Une conférence de presse a été animée ce vendredi 21 février à cette occasion. Cette association des « Femmes au Coeur du Développement » FCD ont, devant les leaders religieux, les hommes de médias, sollicité de l’État Guinéen, la signature de plusieurs instruments juridiques nationaux et internationaux en la matière, de faire en sorte que les stratégies soient mises en place afin de mettre fin à ces cas de violences qui sont en train de prendre une allure inquiétante.

Dans ce discours de plaidoyer lu par Asmaou Diallo la présidente, il est mentionné d’après une enquête nationale sur les violences basées sur le genre, que 92% des femmes âgées de 15 à 49 ans ont été victimes des violences dont 46% de viol et 9% d’agression sexuelle.

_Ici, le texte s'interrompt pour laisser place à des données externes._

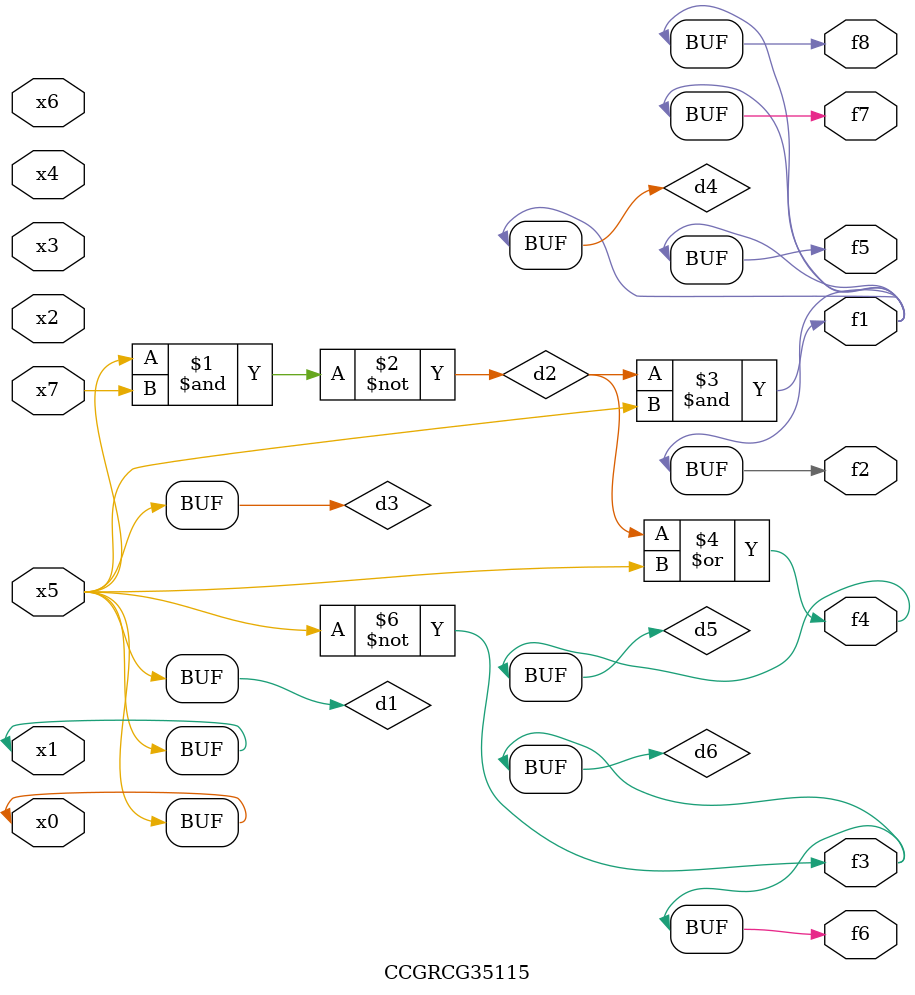
<source format=v>
module CCGRCG35115(
	input x0, x1, x2, x3, x4, x5, x6, x7,
	output f1, f2, f3, f4, f5, f6, f7, f8
);

	wire d1, d2, d3, d4, d5, d6;

	buf (d1, x0, x5);
	nand (d2, x5, x7);
	buf (d3, x0, x1);
	and (d4, d2, d3);
	or (d5, d2, d3);
	nor (d6, d1, d3);
	assign f1 = d4;
	assign f2 = d4;
	assign f3 = d6;
	assign f4 = d5;
	assign f5 = d4;
	assign f6 = d6;
	assign f7 = d4;
	assign f8 = d4;
endmodule

</source>
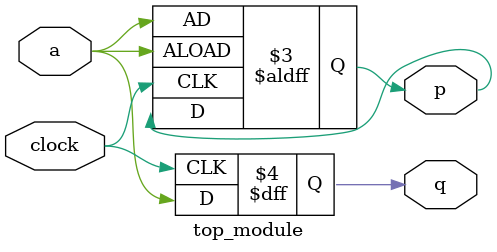
<source format=sv>
module top_module (
    input clock,
    input a,
    output reg p,
    output reg q
);

    always @(posedge clock) 
        q <= a;
    
    always @(posedge clock or posedge a) 
        if (a)
            p <= a;

endmodule

</source>
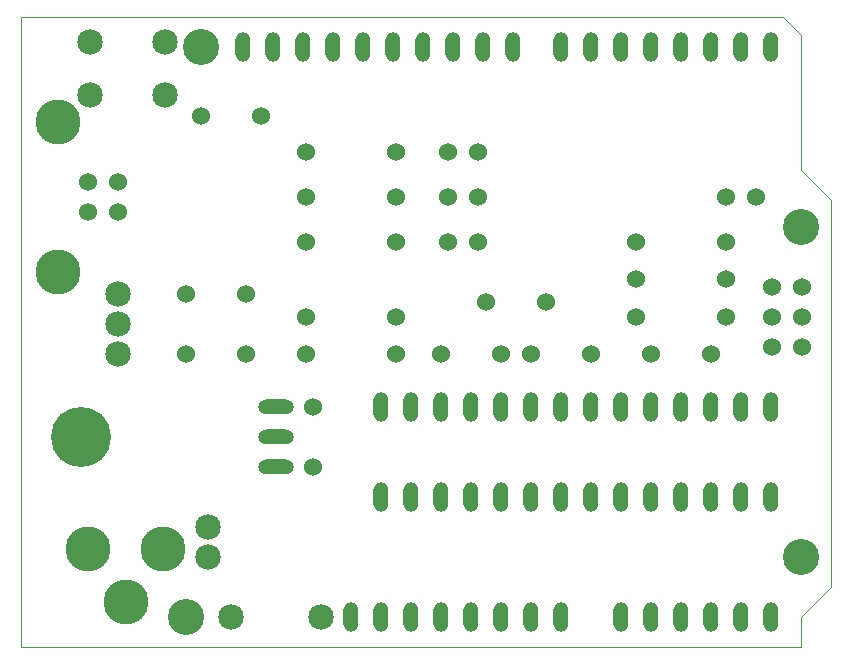
<source format=gbs>
G04 (created by PCBNEW (2013-03-31 BZR 4008)-stable) date 04/02/2015 13:54:46*
%MOIN*%
G04 Gerber Fmt 3.4, Leading zero omitted, Abs format*
%FSLAX34Y34*%
G01*
G70*
G90*
G04 APERTURE LIST*
%ADD10C,0*%
%ADD11C,0.00393701*%
%ADD12C,0.06*%
%ADD13C,0.085*%
%ADD14C,0.12*%
%ADD15C,0.15*%
%ADD16O,0.05X0.1*%
%ADD17O,0.12X0.05*%
%ADD18C,0.2*%
G04 APERTURE END LIST*
G54D10*
G54D11*
X34000Y-34000D02*
X34000Y-55000D01*
X59400Y-34000D02*
X34000Y-34000D01*
X60000Y-34600D02*
X59400Y-34000D01*
X60000Y-39100D02*
X60000Y-34600D01*
X61000Y-40100D02*
X60000Y-39100D01*
X61000Y-53000D02*
X61000Y-40100D01*
X60000Y-54000D02*
X61000Y-53000D01*
X60000Y-55000D02*
X60000Y-54000D01*
X34000Y-55000D02*
X60000Y-55000D01*
G54D12*
X57500Y-42750D03*
X54500Y-42750D03*
X43500Y-41500D03*
X46500Y-41500D03*
X43500Y-40000D03*
X46500Y-40000D03*
X57500Y-41500D03*
X54500Y-41500D03*
X43500Y-45250D03*
X46500Y-45250D03*
X43500Y-44000D03*
X46500Y-44000D03*
X54500Y-44000D03*
X57500Y-44000D03*
G54D13*
X41000Y-54000D03*
X44000Y-54000D03*
G54D12*
X51500Y-43500D03*
X49500Y-43500D03*
X51000Y-45250D03*
X53000Y-45250D03*
X50000Y-45250D03*
X48000Y-45250D03*
X39500Y-43250D03*
X39500Y-45250D03*
X55000Y-45250D03*
X57000Y-45250D03*
X40000Y-37300D03*
X42000Y-37300D03*
X43750Y-49000D03*
X43750Y-47000D03*
G54D14*
X60000Y-52000D03*
X40000Y-35000D03*
X39500Y-54000D03*
X60000Y-41000D03*
G54D15*
X35250Y-42500D03*
X35250Y-37500D03*
G54D12*
X37250Y-40500D03*
X37250Y-39500D03*
X36250Y-39500D03*
X36250Y-40500D03*
G54D15*
X37500Y-53500D03*
X36250Y-51750D03*
X38750Y-51750D03*
G54D12*
X60050Y-45000D03*
X59050Y-45000D03*
X59050Y-44000D03*
X60050Y-44000D03*
X60050Y-43000D03*
X59050Y-43000D03*
G54D16*
X44400Y-35000D03*
X43400Y-35000D03*
X41400Y-35000D03*
X42400Y-35000D03*
X46400Y-35000D03*
X45400Y-35000D03*
X47400Y-35000D03*
X48400Y-35000D03*
X50400Y-35000D03*
X49400Y-35000D03*
G54D13*
X37250Y-43250D03*
X37250Y-45250D03*
X37250Y-44250D03*
G54D12*
X46500Y-38500D03*
X43500Y-38500D03*
G54D16*
X53000Y-35000D03*
X52000Y-35000D03*
X55000Y-35000D03*
X54000Y-35000D03*
X56000Y-35000D03*
X57000Y-35000D03*
X59000Y-35000D03*
X58000Y-35000D03*
X46000Y-54000D03*
X45000Y-54000D03*
X48000Y-54000D03*
X47000Y-54000D03*
X49000Y-54000D03*
X50000Y-54000D03*
X52000Y-54000D03*
X51000Y-54000D03*
X55000Y-54000D03*
X54000Y-54000D03*
X56000Y-54000D03*
X57000Y-54000D03*
X59000Y-54000D03*
X58000Y-54000D03*
G54D12*
X41500Y-45250D03*
X41500Y-43250D03*
G54D13*
X40250Y-51000D03*
X40250Y-52000D03*
G54D12*
X48250Y-38500D03*
X49250Y-38500D03*
X49250Y-40000D03*
X48250Y-40000D03*
X49250Y-41500D03*
X48250Y-41500D03*
X57500Y-40000D03*
X58500Y-40000D03*
G54D16*
X56000Y-50000D03*
X57000Y-50000D03*
X58000Y-50000D03*
X59000Y-50000D03*
X55000Y-50000D03*
X54000Y-50000D03*
X53000Y-50000D03*
X52000Y-50000D03*
X51000Y-50000D03*
X50000Y-50000D03*
X48000Y-50000D03*
X49000Y-50000D03*
X47000Y-50000D03*
X46000Y-50000D03*
X50000Y-47000D03*
X51000Y-47000D03*
X52000Y-47000D03*
X53000Y-47000D03*
X54000Y-47000D03*
X55000Y-47000D03*
X59000Y-47000D03*
X58000Y-47000D03*
X57000Y-47000D03*
X56000Y-47000D03*
X49000Y-47000D03*
X48000Y-47000D03*
X47000Y-47000D03*
X46000Y-47000D03*
G54D17*
X42500Y-47000D03*
X42500Y-48000D03*
X42500Y-49000D03*
G54D18*
X36000Y-48000D03*
G54D13*
X36300Y-34850D03*
X36300Y-36600D03*
X38800Y-36600D03*
X38800Y-34850D03*
M02*

</source>
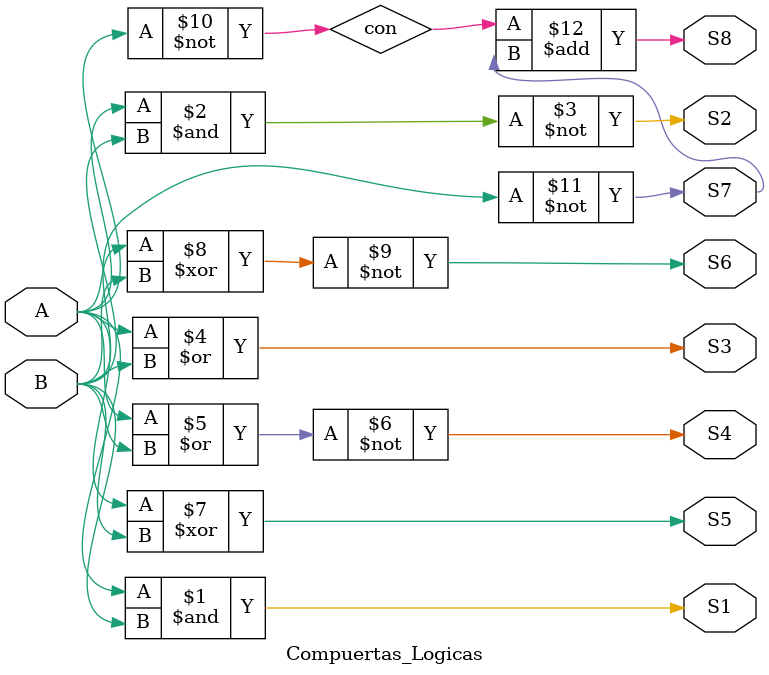
<source format=v>
`timescale 1ns / 1ps

module Compuertas_Logicas(
    input A,    //Entrada 1
    input B,    //Entrada 2    
    output S1,  //Salida AND
    output S2,  //Salida NAND 
    output S3,  //Salida OR
    output S4,  //Salida NOR
    output S5,  //Salida XOR
    output S6,  //Salida XNOR
    output S7,  //Salida NOT
    output S8   //Salida NOT con la doble entrada de NOT de A y B
    );

wire con; //Hacer conexion entre ambas entradas NOT
   
assign S1 = A & B;  //Compuerta AND
assign S2 = ~(A & B);   //Compuerta NAND
assign S3 = A | B;  //Compuerta OR
assign S4 = ~(A | B);   //Compuerta NOR
assign S5 = A ^ B;  //Compuerta XOR
assign S6 = ~(A ^ B);   //Compuerta XNOR   
assign con = ~A;    //Compuerta NOT entrada 1
assign S7 = ~B;     //Compuerta NOT entrada 2   
assign S8 = con+S7; //Doble entrada NOT 
    
endmodule

</source>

Dame Diallo laisse également entendre, qu’une autre enquête révèle aussi que 522 cas de viol ont été commis en trois mois( août à octobre 2018), selon le site www.horizonguinee.com(2019/07/20.

Pour donc minimiser ou mettre fin à ces cas, un plaidoyer a été adressé à l’endroit des leaders religieux, traductionnels et communautaires sur cette problématique liée aux viols, aux agressions sexuelles et à l’application des textes de lois. Malgré certains efforts consentis par le gouvernement, notamment le ministère de l’action sociale, de la promotion féminine et de l’enfance, plusieurs défis restent encore à relever.

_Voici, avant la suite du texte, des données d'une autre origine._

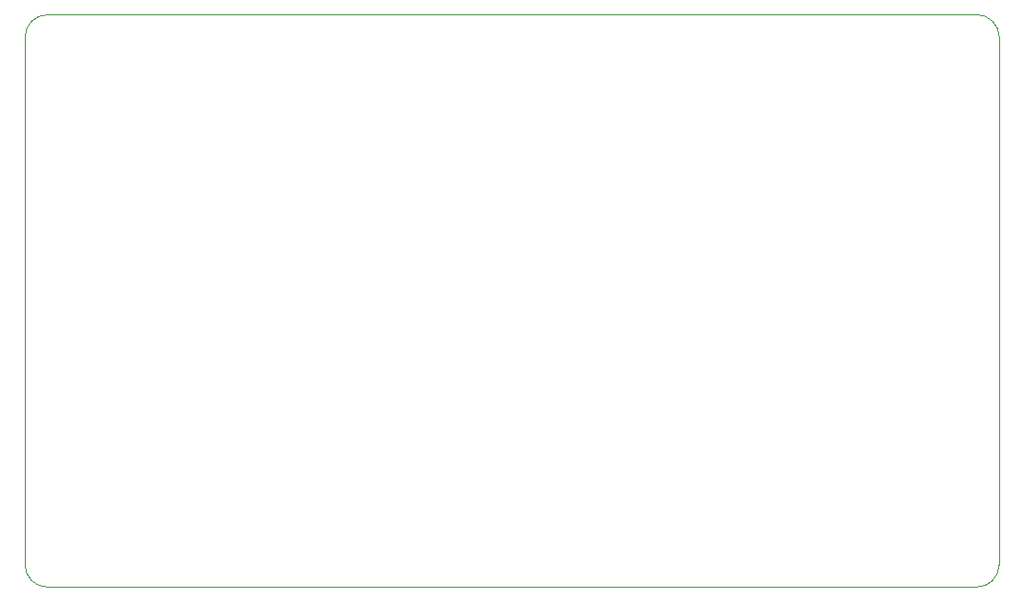
<source format=gbr>
%TF.GenerationSoftware,KiCad,Pcbnew,7.0.1*%
%TF.CreationDate,2023-04-09T16:17:14+09:00*%
%TF.ProjectId,RS232_Converter,52533233-325f-4436-9f6e-766572746572,rev?*%
%TF.SameCoordinates,Original*%
%TF.FileFunction,Profile,NP*%
%FSLAX46Y46*%
G04 Gerber Fmt 4.6, Leading zero omitted, Abs format (unit mm)*
G04 Created by KiCad (PCBNEW 7.0.1) date 2023-04-09 16:17:14*
%MOMM*%
%LPD*%
G01*
G04 APERTURE LIST*
%TA.AperFunction,Profile*%
%ADD10C,0.100000*%
%TD*%
G04 APERTURE END LIST*
D10*
X101600000Y-125000000D02*
G75*
G03*
X103600000Y-127000000I2000000J0D01*
G01*
X101600000Y-125000000D02*
X101600000Y-78200000D01*
X185960000Y-127000000D02*
X103600000Y-127000000D01*
X187960000Y-78200000D02*
X187960000Y-125000000D01*
X103600000Y-76200000D02*
X185960000Y-76200000D01*
X103600000Y-76200000D02*
G75*
G03*
X101600000Y-78200000I0J-2000000D01*
G01*
X187960000Y-78200000D02*
G75*
G03*
X185960000Y-76200000I-2000000J0D01*
G01*
X185960000Y-127000000D02*
G75*
G03*
X187960000Y-125000000I0J2000000D01*
G01*
M02*

</source>
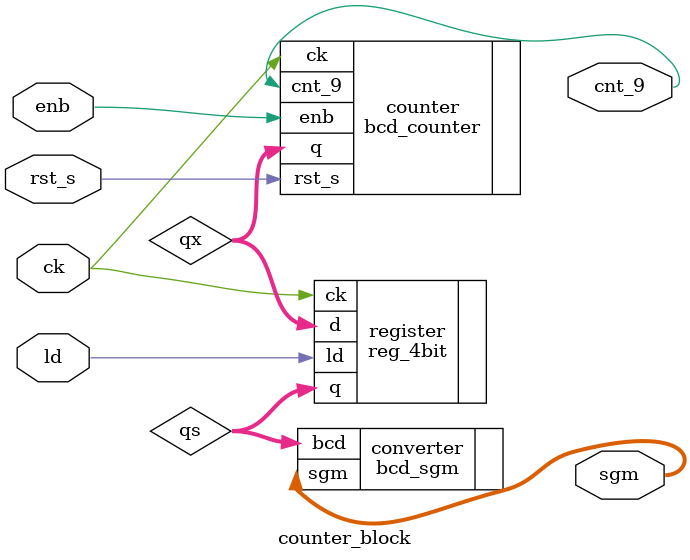
<source format=v>
`timescale 1 ns/100 ps
`include "src/bcd_sgm.v"
`include "src/reg_4bit.v"
`include "src/bcd_counter.v"

module counter_block( input ck,
						input rst_s,
						input enb,
						input ld,
						output [6:0] sgm,
						output cnt_9);
	wire [3:0] qx;
	wire [3:0] qs;
	bcd_counter counter (.ck(ck), .rst_s(rst_s), .enb(enb), .q(qx), .cnt_9(cnt_9));
	reg_4bit register (.ck(ck), .ld(ld), .d(qx), .q(qs));
	bcd_sgm converter (.bcd(qs), .sgm(sgm));
endmodule

</source>
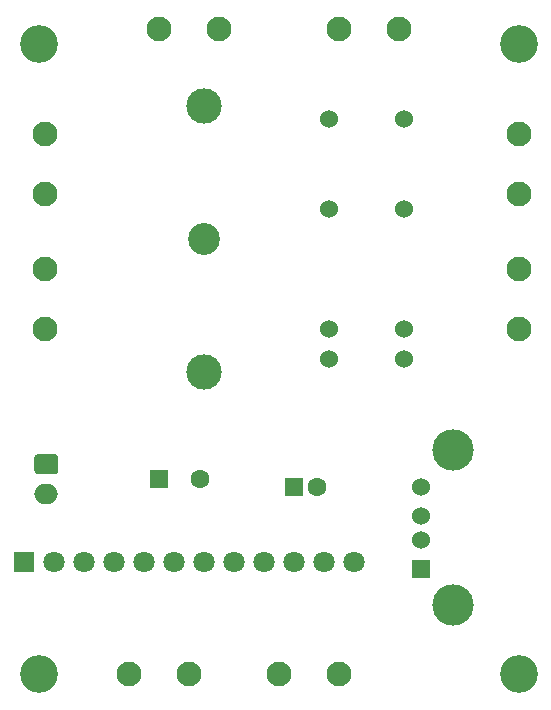
<source format=gbr>
G04 #@! TF.GenerationSoftware,KiCad,Pcbnew,5.1.8*
G04 #@! TF.CreationDate,2021-01-06T23:59:26-05:00*
G04 #@! TF.ProjectId,VoronV0WiringHelper,566f726f-6e56-4305-9769-72696e674865,0*
G04 #@! TF.SameCoordinates,Original*
G04 #@! TF.FileFunction,Soldermask,Bot*
G04 #@! TF.FilePolarity,Negative*
%FSLAX46Y46*%
G04 Gerber Fmt 4.6, Leading zero omitted, Abs format (unit mm)*
G04 Created by KiCad (PCBNEW 5.1.8) date 2021-01-06 23:59:26*
%MOMM*%
%LPD*%
G01*
G04 APERTURE LIST*
%ADD10C,1.800000*%
%ADD11R,1.800000X1.800000*%
%ADD12C,1.524000*%
%ADD13R,1.524000X1.524000*%
%ADD14C,3.500000*%
%ADD15C,2.100000*%
%ADD16R,1.600000X1.600000*%
%ADD17C,1.600000*%
%ADD18O,2.000000X1.700000*%
%ADD19C,3.200000*%
%ADD20C,3.000000*%
%ADD21C,2.700000*%
G04 APERTURE END LIST*
D10*
G04 #@! TO.C,PS1*
X154940000Y-113665000D03*
X152400000Y-113665000D03*
X149860000Y-113665000D03*
X147320000Y-113665000D03*
X144780000Y-113665000D03*
X142240000Y-113665000D03*
X139700000Y-113665000D03*
X137160000Y-113665000D03*
X134620000Y-113665000D03*
X132080000Y-113665000D03*
X129540000Y-113665000D03*
D11*
X127000000Y-113665000D03*
G04 #@! TD*
D12*
G04 #@! TO.C,U1*
X152819100Y-76187300D03*
X152819100Y-83807300D03*
X152819100Y-93967300D03*
X152819100Y-96507300D03*
G04 #@! TD*
G04 #@! TO.C,U2*
X159169100Y-76187300D03*
X159169100Y-83807300D03*
X159169100Y-93967300D03*
X159169100Y-96507300D03*
G04 #@! TD*
G04 #@! TO.C,J10*
X160655000Y-107300000D03*
X160655000Y-109800000D03*
X160655000Y-111800000D03*
D13*
X160655000Y-114300000D03*
D14*
X163365000Y-117370000D03*
X163365000Y-104230000D03*
G04 #@! TD*
D15*
G04 #@! TO.C,J8*
X140970000Y-123190000D03*
X135890000Y-123190000D03*
G04 #@! TD*
G04 #@! TO.C,J1*
X128778000Y-77470000D03*
X128778000Y-82550000D03*
G04 #@! TD*
G04 #@! TO.C,J3*
X128778000Y-88900000D03*
X128778000Y-93980000D03*
G04 #@! TD*
G04 #@! TO.C,J5*
X138430000Y-68580000D03*
X143510000Y-68580000D03*
G04 #@! TD*
G04 #@! TO.C,J6*
X153670000Y-68580000D03*
X158750000Y-68580000D03*
G04 #@! TD*
G04 #@! TO.C,J2*
X168910000Y-82550000D03*
X168910000Y-77470000D03*
G04 #@! TD*
G04 #@! TO.C,J4*
X168910000Y-93980000D03*
X168910000Y-88900000D03*
G04 #@! TD*
G04 #@! TO.C,J9*
X153670000Y-123190000D03*
X148590000Y-123190000D03*
G04 #@! TD*
D16*
G04 #@! TO.C,C2*
X149860000Y-107315000D03*
D17*
X151860000Y-107315000D03*
G04 #@! TD*
D18*
G04 #@! TO.C,J7*
X128905000Y-107910000D03*
G36*
G01*
X128155000Y-104560000D02*
X129655000Y-104560000D01*
G75*
G02*
X129905000Y-104810000I0J-250000D01*
G01*
X129905000Y-106010000D01*
G75*
G02*
X129655000Y-106260000I-250000J0D01*
G01*
X128155000Y-106260000D01*
G75*
G02*
X127905000Y-106010000I0J250000D01*
G01*
X127905000Y-104810000D01*
G75*
G02*
X128155000Y-104560000I250000J0D01*
G01*
G37*
G04 #@! TD*
D16*
G04 #@! TO.C,C1*
X138430000Y-106680000D03*
D17*
X141930000Y-106680000D03*
G04 #@! TD*
D19*
G04 #@! TO.C,REF\u002A\u002A*
X168910000Y-123190000D03*
G04 #@! TD*
G04 #@! TO.C,REF\u002A\u002A*
X168910000Y-69850000D03*
G04 #@! TD*
G04 #@! TO.C,REF\u002A\u002A*
X128270000Y-69850000D03*
G04 #@! TD*
G04 #@! TO.C,REF\u002A\u002A*
X128270000Y-123190000D03*
G04 #@! TD*
D20*
G04 #@! TO.C,F1*
X142240000Y-97610000D03*
X142240000Y-75110000D03*
D21*
X142240000Y-86360000D03*
G04 #@! TD*
M02*

</source>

« Malgré les nombreux efforts de l’État Guinéen dans le domaine de la lutte contre les violences faites aux femmes et aux filles, des défis importants restent à relever dans le cadre de l’application des lois. Des violences prennent de l’ampleur et se font par des vagues très inquiétantes, le viol est en première sur le viol qui fait la première page des journaux et des sites», a indiqué la présidente des Femmes au Cœur du Développement FCD.

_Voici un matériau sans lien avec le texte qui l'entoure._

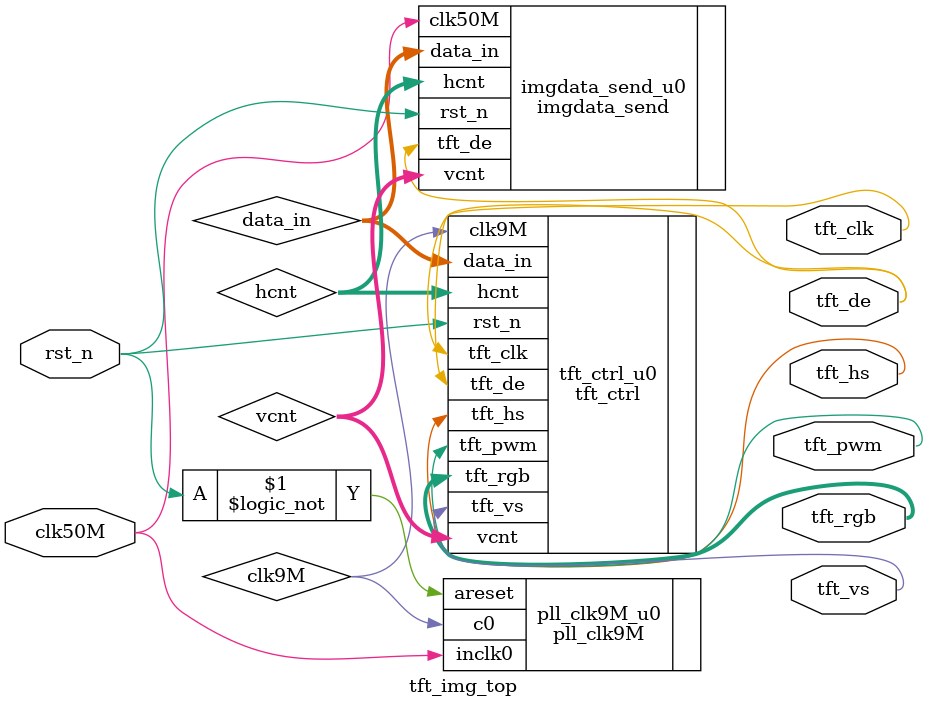
<source format=v>
module tft_img_top(
	clk50M,
	rst_n,
	
	tft_rgb,
	tft_hs,
	tft_vs,
	tft_clk,
	tft_de,
	tft_pwm
);

	input clk50M;
	input rst_n;
	
	output [15:0] tft_rgb;
	output tft_hs;
	output tft_vs;
	output tft_clk;
	output tft_de;
	output tft_pwm;
	
	wire clk9M;
	wire [9:0] hcnt;
	wire [9:0] vcnt;
	wire [15:0] data_in;
	
	pll_clk9M pll_clk9M_u0(
		.areset(!rst_n),
		.inclk0(clk50M),
		.c0(clk9M)
	);
	
	tft_ctrl tft_ctrl_u0(
		.clk9M(clk9M),
		.rst_n(rst_n),
		.data_in(data_in),
		
		.hcnt(hcnt),
		.vcnt(vcnt),
		.tft_rgb(tft_rgb),
		.tft_hs(tft_hs),
		.tft_vs(tft_vs),
		.tft_clk(tft_clk),
		.tft_de(tft_de),
		.tft_pwm(tft_pwm)
	);
	
	imgdata_send imgdata_send_u0(
		.clk50M(clk50M),
		.rst_n(rst_n),
		.tft_de(tft_de),
		.hcnt(hcnt),
		.vcnt(vcnt),
		
		.data_in(data_in)
	);

endmodule 
</source>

Amener ces religieux traductionnels et communautaires à mieux agir face aux situations de violences sexuelles en particulier les viols en République de Guinée d’ici septembre 2020, reste l’objectif principal de coalition de femmes. D’où cet appel à ces hommes religieux qui, leur ont d’abord rappelé quelques versets coraniques, avant de manifester leur disponibilité à mener ce combat et prévoir quelques sanctions à l’encontre des futurs violeurs.
« Le prophète Mohammed PSL a indiqué que la sanction infligée à ceux qui font la terreur et la désolation soient punis et tués parce que ce sont les mauvais grains dans la société. Donc, que leurs bras et mains soient coupés. Alors cela voudrait dire que celui qui viole une fille a semé la terreure et la désolation et ce n’est pas normal. C’est pourquoi nous disons que les autorités doivent prendre les sanctions les plus lourdes contre les violeurs, au tant que nous les religieux», a laissé entendre l’Imam El hadj Alhousseny Fadiga.

Informer et sensibiliser 50 leaders religieux, traditionnels et communautaires sur les conséquences des viols et d’agressions sexuelles sur la vie des filles et femmes; organiser une rencontre de plaidoyer à l’endroit des leaders, sont entre autres, objectifs spécifiques de ladite ONG.